### Task details:
If a line in the data below holds the word "https", include it in the count. Give only the final number.
━━━━
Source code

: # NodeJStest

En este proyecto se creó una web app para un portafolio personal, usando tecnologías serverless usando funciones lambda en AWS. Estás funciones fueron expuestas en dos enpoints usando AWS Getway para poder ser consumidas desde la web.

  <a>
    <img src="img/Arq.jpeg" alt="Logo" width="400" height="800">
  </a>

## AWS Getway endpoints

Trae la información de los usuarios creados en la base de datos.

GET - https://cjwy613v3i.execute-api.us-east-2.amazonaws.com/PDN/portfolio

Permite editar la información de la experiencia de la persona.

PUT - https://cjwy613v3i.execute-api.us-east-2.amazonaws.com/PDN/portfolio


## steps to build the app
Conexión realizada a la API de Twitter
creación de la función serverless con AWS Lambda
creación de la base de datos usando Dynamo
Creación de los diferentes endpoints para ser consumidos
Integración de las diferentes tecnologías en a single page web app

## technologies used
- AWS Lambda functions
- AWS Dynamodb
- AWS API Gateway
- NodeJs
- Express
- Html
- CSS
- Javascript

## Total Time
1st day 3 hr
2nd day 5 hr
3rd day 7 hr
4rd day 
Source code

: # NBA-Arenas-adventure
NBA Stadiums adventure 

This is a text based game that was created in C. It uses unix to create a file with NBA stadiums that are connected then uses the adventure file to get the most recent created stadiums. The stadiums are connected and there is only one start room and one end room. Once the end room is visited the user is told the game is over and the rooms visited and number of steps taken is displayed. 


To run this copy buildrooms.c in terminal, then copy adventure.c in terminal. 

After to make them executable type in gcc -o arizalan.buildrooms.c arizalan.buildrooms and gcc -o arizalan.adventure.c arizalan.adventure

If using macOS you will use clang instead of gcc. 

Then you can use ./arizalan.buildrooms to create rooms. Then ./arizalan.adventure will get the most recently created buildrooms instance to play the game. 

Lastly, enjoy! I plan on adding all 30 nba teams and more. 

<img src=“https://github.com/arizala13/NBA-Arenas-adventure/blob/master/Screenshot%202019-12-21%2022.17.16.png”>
━━━━
### Task response:
3